Los artesanos siguen siendo un grupo relativamente numeroso en el interior de la
ciudad, especialmente en sectores de la producción de difícil industrialización.
Apegados a sus privilegios antiguos (gremios, proteccionismo), la mayoría de ellos
reaccionaron de manera conservadora enfrentándose a los cambios y al libre mercado
y apoyando los intereses de los terratenientes.
El de los trabajadores de los servicios era un grupo en expansión, con el crecimiento
de las ciudades y de la Administración. Aumentó también el sector del servicio
doméstico.
Según el censo que hemos visto, en 1860 existen en España 154.200 “jornaleros en
las fábricas”; de ellos, el 64 % eran hombres y el resto mujeres y niños, y
aproximadamente 100.000 se concentraba en la industria textil catalana.
El resultado de la inmigración masiva a las ciudades a partir de los 40 fue el
nacimiento y crecimiento de los barrios periféricos en donde se amontonaban los
campesinos en paro con sus familias, a la búsqueda de un empleo en la industria. Sin
embargo, tener ese empleo abría a jornadas de 12 a 14 horas, llenas de ambientes
angostos y de accidentes laborales. Los salarios, bajos. A las enfermedades infecciosas
hay que añadir las sociales: alcoholismo y enfermedades venéreas. El analfabetismo
era general, afectando al 69 % de los hombres y al 92 % de las mujeres.
Cuando se producía una crisis, los despidos se multiplicaban. El paro llevaba al
hambre y a la enfermedad. A menudo la delincuencia era la única opción.
En las décadas de los 30 y los 40 fueron apareciendo las primeras formas de
organización, básicamente por dos vías:
Las asociaciones de ayuda mutua y la difusión de los socialistas utópicos. En 1839 el
gobierno permitió la creación de asociaciones obreras con fines benéficos o de ayuda
mutua. Al amparo de esta autorización, en 1840 Juan Munts fundó la Sociedad de
Protección Mutua de Tejedores de Algodón, que dos años después tenía 50.000
afiliados. Pronto aparecieron sociedades semejantes en todo el país. Al principio sólo
pretendieron defender los salarios, pero en 1844 los Moderados las prohibieron, y la
mayoría de ellas pasó a la clandestinidad.

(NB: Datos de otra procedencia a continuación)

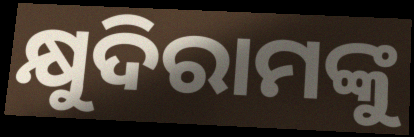
କ୍ଷୁଦିରାମଙ୍କୁ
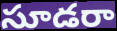
సూడరా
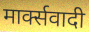
मार्क्सवादी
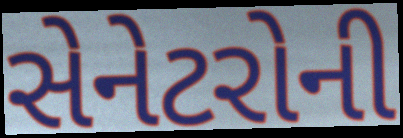
સેનેટરોની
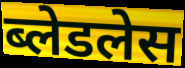
ब्लेडलेस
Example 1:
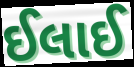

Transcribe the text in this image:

ઈલાઈ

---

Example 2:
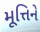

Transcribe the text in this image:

મૂત્તિને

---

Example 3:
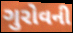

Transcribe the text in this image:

ગુરોવની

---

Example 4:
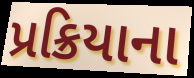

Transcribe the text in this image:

પ્રક્રિયાના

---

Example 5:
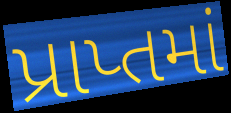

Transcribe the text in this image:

પ્રાપ્તમાં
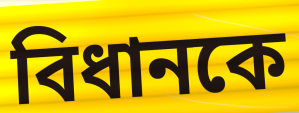
বিধানকে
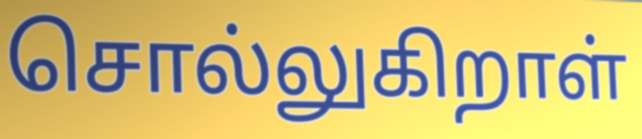
சொல்லுகிறாள்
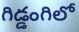
గిడ్డంగిలో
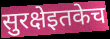
सुरक्षेइतकेच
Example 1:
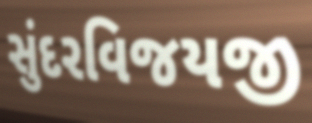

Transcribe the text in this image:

સુંદરવિજયજી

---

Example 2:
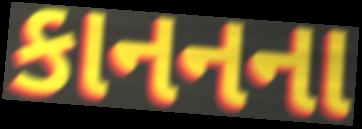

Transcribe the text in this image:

કાનનના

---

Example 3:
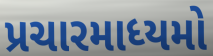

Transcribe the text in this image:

પ્રચારમાધ્યમો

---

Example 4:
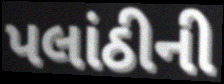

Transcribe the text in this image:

પલાંઠીની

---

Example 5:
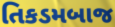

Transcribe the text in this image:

તિકડમબાજ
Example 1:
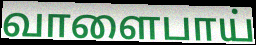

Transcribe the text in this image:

வாளைபாய்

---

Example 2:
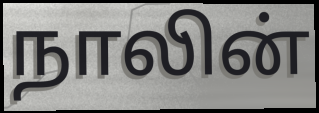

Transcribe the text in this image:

நாலின்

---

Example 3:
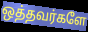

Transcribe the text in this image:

ஒத்தவர்களே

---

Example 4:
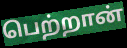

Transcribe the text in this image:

பெற்றான்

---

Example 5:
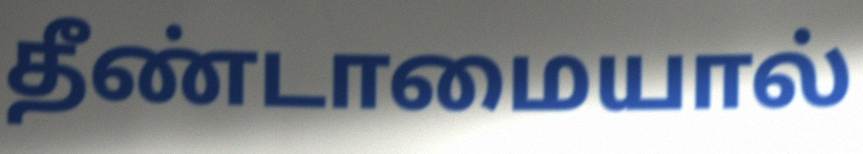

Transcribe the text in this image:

தீண்டாமையால்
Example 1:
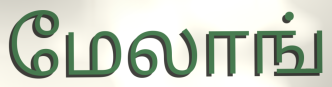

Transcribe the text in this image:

மேலாங்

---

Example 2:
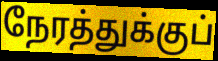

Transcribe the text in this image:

நேரத்துக்குப்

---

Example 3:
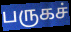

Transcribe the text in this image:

பருகச்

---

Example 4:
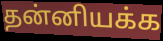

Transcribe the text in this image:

தன்னியக்க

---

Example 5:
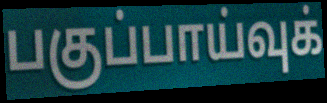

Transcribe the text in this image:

பகுப்பாய்வுக்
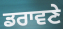
ਡਰਾਵਣੇ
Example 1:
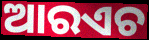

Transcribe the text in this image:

ଆରଏଚ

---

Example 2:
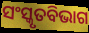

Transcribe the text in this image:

ସଂସ୍କୃତବିଭାଗ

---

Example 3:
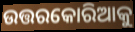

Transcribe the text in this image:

ଉତ୍ତରକୋରିଆକୁ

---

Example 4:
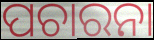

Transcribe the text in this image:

ପଚାରନା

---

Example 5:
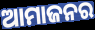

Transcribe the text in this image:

ଆମାଜନର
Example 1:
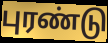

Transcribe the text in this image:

புரண்டு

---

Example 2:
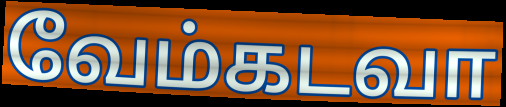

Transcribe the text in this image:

வேம்கடவா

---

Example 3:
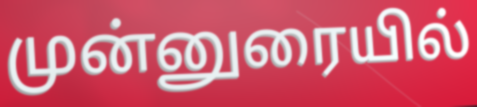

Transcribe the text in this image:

முன்னுரையில்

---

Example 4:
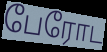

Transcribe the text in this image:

பேரோட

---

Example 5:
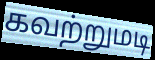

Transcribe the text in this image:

கவற்றுமடி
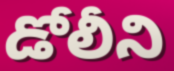
డోలీని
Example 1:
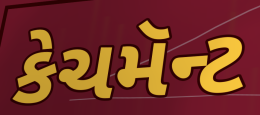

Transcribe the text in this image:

કેચમૅન્ટ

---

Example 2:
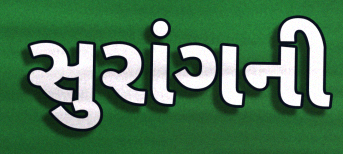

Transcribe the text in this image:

સુરાંગની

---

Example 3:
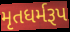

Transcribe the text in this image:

મૃતધર્મરૂપ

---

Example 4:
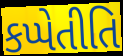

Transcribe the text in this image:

કપ્પેતીતિ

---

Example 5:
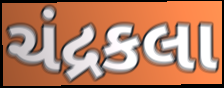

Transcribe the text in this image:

ચંદ્રકલા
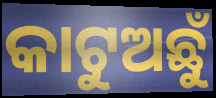
କାଟୁଅଛୁଁ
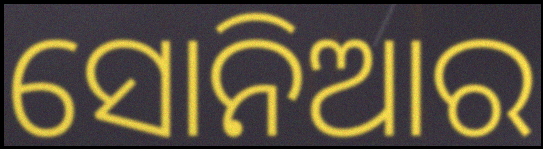
ସୋନିଆର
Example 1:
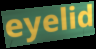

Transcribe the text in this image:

eyelid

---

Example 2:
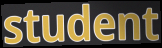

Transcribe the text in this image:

student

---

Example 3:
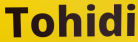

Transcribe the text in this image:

Tohidi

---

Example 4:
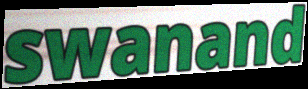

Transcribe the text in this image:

swanand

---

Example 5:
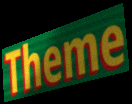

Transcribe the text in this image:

Theme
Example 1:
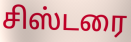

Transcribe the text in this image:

சிஸ்டரை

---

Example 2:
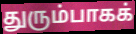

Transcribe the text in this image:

துரும்பாகக்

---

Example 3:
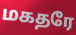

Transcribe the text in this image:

மகதரே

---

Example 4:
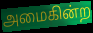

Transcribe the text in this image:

அமைகின்ற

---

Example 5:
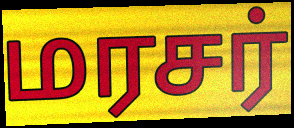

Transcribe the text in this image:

மரசர்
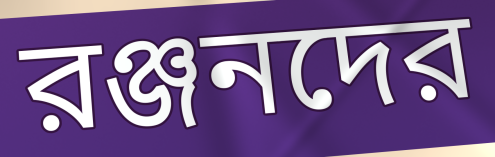
রঞ্জনদের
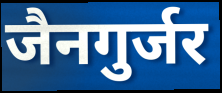
जैनगुर्जर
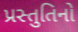
પ્રસ્તુતિનો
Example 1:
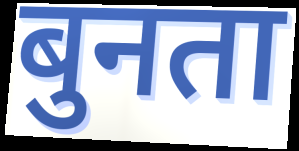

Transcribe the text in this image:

बुनता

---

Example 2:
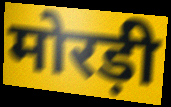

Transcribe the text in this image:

मोरड़ी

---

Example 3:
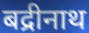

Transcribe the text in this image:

बद्रीनाथ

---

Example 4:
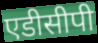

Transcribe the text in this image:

एडीसीपी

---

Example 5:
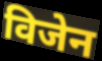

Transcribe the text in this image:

विजेन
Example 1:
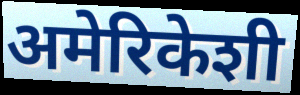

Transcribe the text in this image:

अमेरिकेशी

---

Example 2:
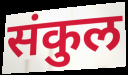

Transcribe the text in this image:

संकुल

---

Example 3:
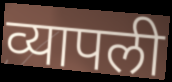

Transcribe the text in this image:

व्यापली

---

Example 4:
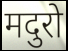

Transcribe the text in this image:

मदुरो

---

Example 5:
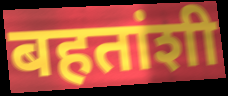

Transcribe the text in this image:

बहतांशी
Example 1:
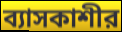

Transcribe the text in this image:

ব্যাসকাশীর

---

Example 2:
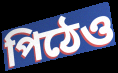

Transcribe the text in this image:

পিঠেও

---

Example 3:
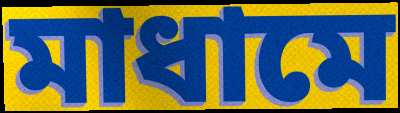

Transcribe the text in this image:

মাধামে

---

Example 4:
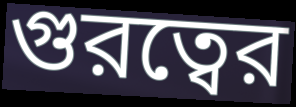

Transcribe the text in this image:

গুরত্বের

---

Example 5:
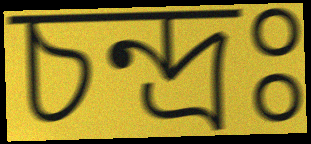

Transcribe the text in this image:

চন্দ্রঃ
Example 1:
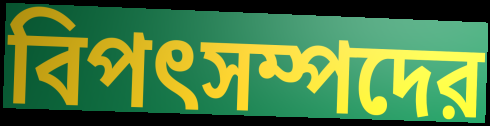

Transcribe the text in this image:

বিপৎসম্পদের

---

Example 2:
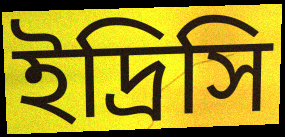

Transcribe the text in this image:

ইদ্রিসি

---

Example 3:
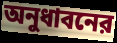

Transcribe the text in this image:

অনুধাবনের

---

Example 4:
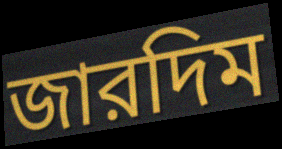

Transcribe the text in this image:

জারদিম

Del socialismo utópico, fueron las teorías de Fourier (en Cádiz, Joaquín Abreu
intentó montar un falansterio) y de Cabet (en Barcelona, Abdón terradas y Narcís
Monturiol organizaron grupos cabetistas que pronto se relacionaron con los
republicanos) las que penetraron en España. También fueron llegando las teorías de
Saint-Simon, Blanqui y Proudhom, de la mano de escritores como ramón de la Sagra o
Pí y Margall.
Hasta 1854, la mayoría de los obreros no comprendían contra quién se enfrentaban
sus intereses. Hicieron causa con sus patronos y se enfrentaron a los gobiernos
progresistas reclamándoles el mantenimiento del proteccionismo. A raíz de los
disturbios de 1848 fue cuando comenzaron a relacionar las reivindicaciones obreras
con las ideas democráticas o republicanas.
El resultado del Bienio fue la demostración a los trabajadores de que el Partido
Progresista defendía los intereses de los patronos. En adelante el movimiento obrero
se politizó abiertamente y sus dirigentes pasaron a apoyar al Partido Demócrata
(fundado en 1849) y a los republicanos.